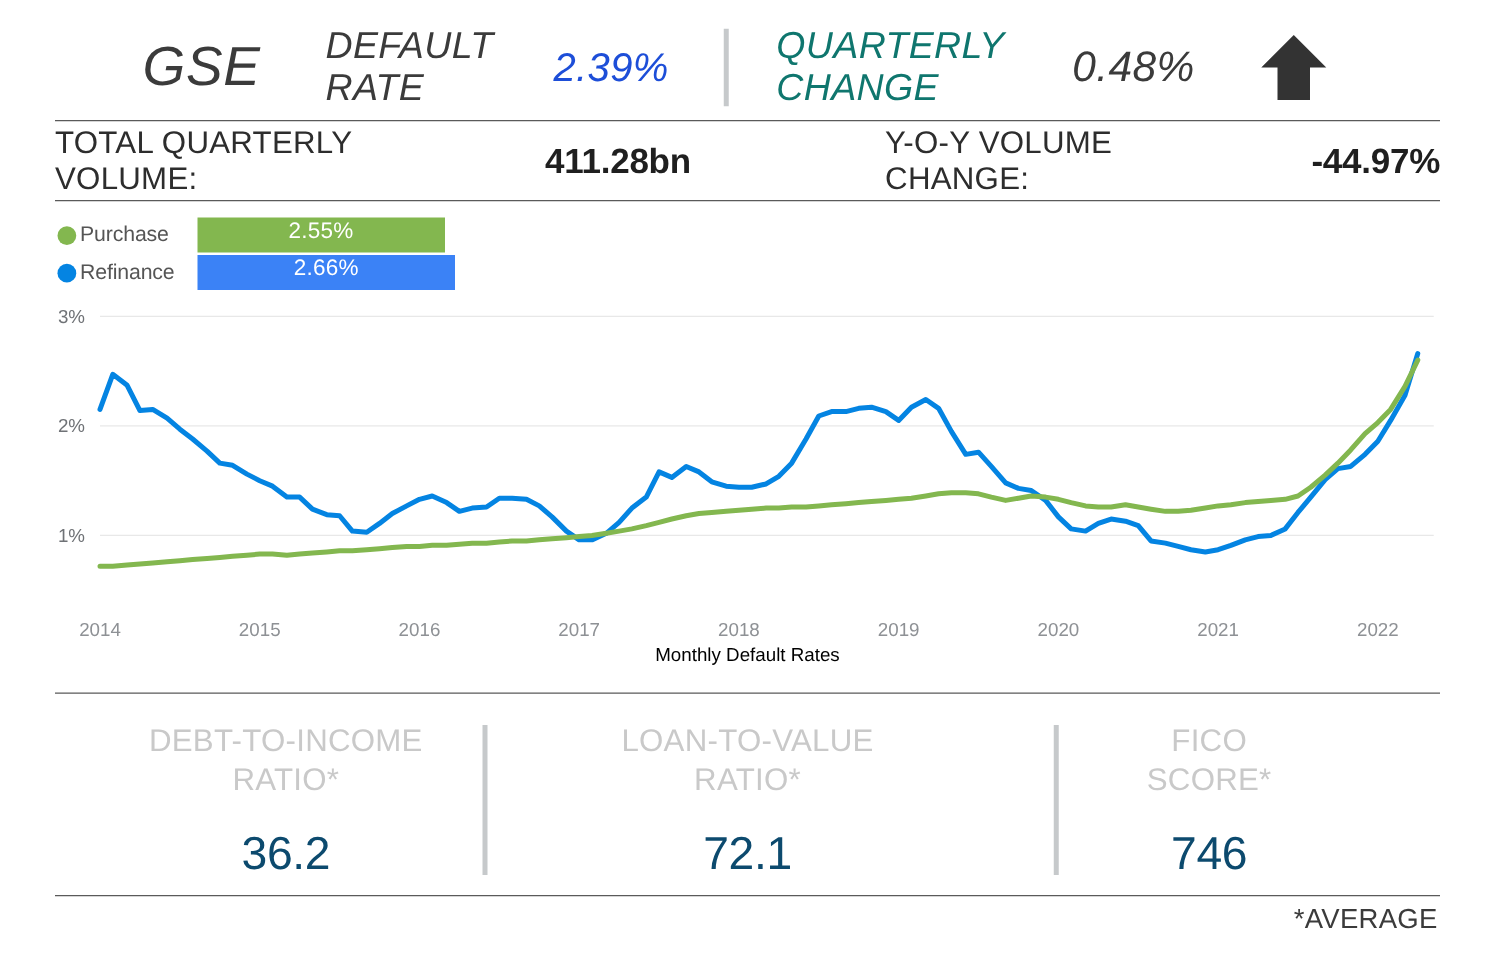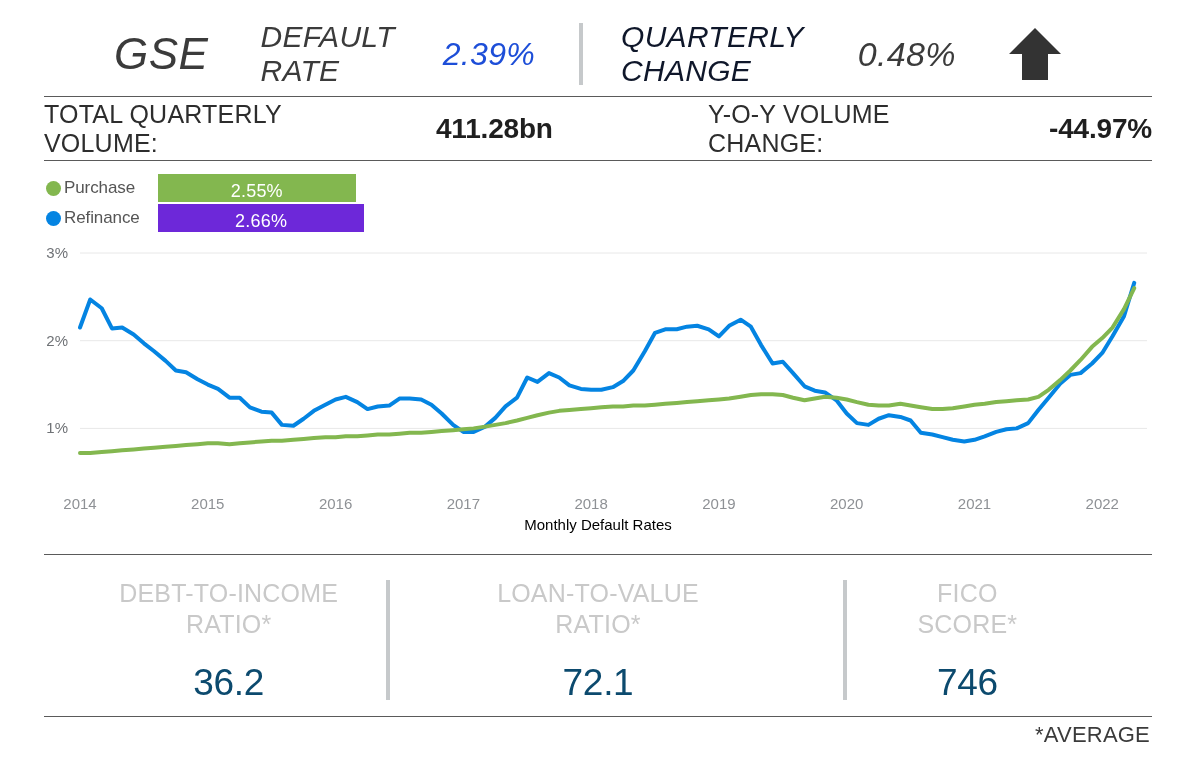--- a/index.html
+++ b/index.html
@@ -56,21 +56,21 @@
   }
   .vdiv-header {
     width: 4px;
     height: 62px;
     background: #c6c9cb;
     margin-left: 44px;
   }
   .kpi-label2 {
     font-size: 30px;
     line-height: 1.12;
-    color: #0f172a;
+    color: #0f766e;
     font-weight: 400;
     letter-spacing: 0.3px;
     margin-left: 38px;
     white-space: pre-line;
   }
   .kpi-value2 {
     font-size: 34px;
     color: #3b3b3b;
     font-weight: 400;
     margin-left: 54px;
@@ -150,21 +150,21 @@
     font-size: 17px;
     color: #555555;
     margin-left: 3px;
     letter-spacing: -0.1px;
   }
   .bar {
     position: absolute;
     left: 112px;
     height: 28px;
     display: flex;
-    align-items: flex-end;
+    align-items: flex-start;
     justify-content: center;
   }
   .bar.b1 { top: 0px; }
   .bar.b2 { top: 30px; }
   .bar-text {
     color: #ffffff;
     font-size: 18px;
     font-weight: 400;
     letter-spacing: 0.2px;
   }
@@ -286,21 +286,21 @@
       <span class="dot" id="dot-purchase" style="background: rgb(131, 183, 79);"></span>
       <span class="legend-text">Purchase</span>
     </div>
     <div class="legend-row r2">
       <span class="dot" id="dot-refinance" style="background: rgb(4, 132, 226);"></span>
       <span class="legend-text">Refinance</span>
     </div>
     <div class="bar b1" id="bar-purchase" style="background: rgb(131, 183, 79); width: 197.625px;">
       <span class="bar-text">2.55%</span>
     </div>
-    <div class="bar b2" id="bar-refinance" style="background: #6d28d9; width: 206.15px;">
+    <div class="bar b2" id="bar-refinance" style="background: #3b82f6; width: 206.15px;">
       <span class="bar-text">2.66%</span>
     </div>
   </div>
 
   <div class="chart-wrap">
     <svg class="chart-svg" id="chart-svg" width="1196" height="300" viewBox="0 0 1196 300">
       <g id="grid-layer">
           <line x1="80" x2="1147" y1="190.3846153846154" y2="190.3846153846154" stroke="#e8e8e8" stroke-width="1"></line>
           <line x1="80" x2="1147" y1="102.69230769230768" y2="102.69230769230768" stroke="#e8e8e8" stroke-width="1"></line>
           <line x1="80" x2="1147" y1="15" y2="15" stroke="#e8e8e8" stroke-width="1"></line>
◇ ◇ ◇
[What the task asks] Could you set down the records above word for word, without any of the pictures?

[Answer area]
--- a/index.html
+++ b/index.html
@@ -56,21 +56,21 @@
   }
   .vdiv-header {
     width: 4px;
     height: 62px;
     background: #c6c9cb;
     margin-left: 44px;
   }
   .kpi-label2 {
     font-size: 30px;
     line-height: 1.12;
-    color: #0f172a;
+    color: #0f766e;
     font-weight: 400;
     letter-spacing: 0.3px;
     margin-left: 38px;
     white-space: pre-line;
   }
   .kpi-value2 {
     font-size: 34px;
     color: #3b3b3b;
     font-weight: 400;
     margin-left: 54px;
@@ -150,21 +150,21 @@
     font-size: 17px;
     color: #555555;
     margin-left: 3px;
     letter-spacing: -0.1px;
   }
   .bar {
     position: absolute;
     left: 112px;
     height: 28px;
     display: flex;
-    align-items: flex-end;
+    align-items: flex-start;
     justify-content: center;
   }
   .bar.b1 { top: 0px; }
   .bar.b2 { top: 30px; }
   .bar-text {
     color: #ffffff;
     font-size: 18px;
     font-weight: 400;
     letter-spacing: 0.2px;
   }
@@ -286,21 +286,21 @@
       <span class="dot" id="dot-purchase" style="background: rgb(131, 183, 79);"></span>
       <span class="legend-text">Purchase</span>
     </div>
     <div class="legend-row r2">
       <span class="dot" id="dot-refinance" style="background: rgb(4, 132, 226);"></span>
       <span class="legend-text">Refinance</span>
     </div>
     <div class="bar b1" id="bar-purchase" style="background: rgb(131, 183, 79); width: 197.625px;">
       <span class="bar-text">2.55%</span>
     </div>
-    <div class="bar b2" id="bar-refinance" style="background: #6d28d9; width: 206.15px;">
+    <div class="bar b2" id="bar-refinance" style="background: #3b82f6; width: 206.15px;">
       <span class="bar-text">2.66%</span>
     </div>
   </div>
 
   <div class="chart-wrap">
     <svg class="chart-svg" id="chart-svg" width="1196" height="300" viewBox="0 0 1196 300">
       <g id="grid-layer">
           <line x1="80" x2="1147" y1="190.3846153846154" y2="190.3846153846154" stroke="#e8e8e8" stroke-width="1"></line>
           <line x1="80" x2="1147" y1="102.69230769230768" y2="102.69230769230768" stroke="#e8e8e8" stroke-width="1"></line>
           <line x1="80" x2="1147" y1="15" y2="15" stroke="#e8e8e8" stroke-width="1"></line>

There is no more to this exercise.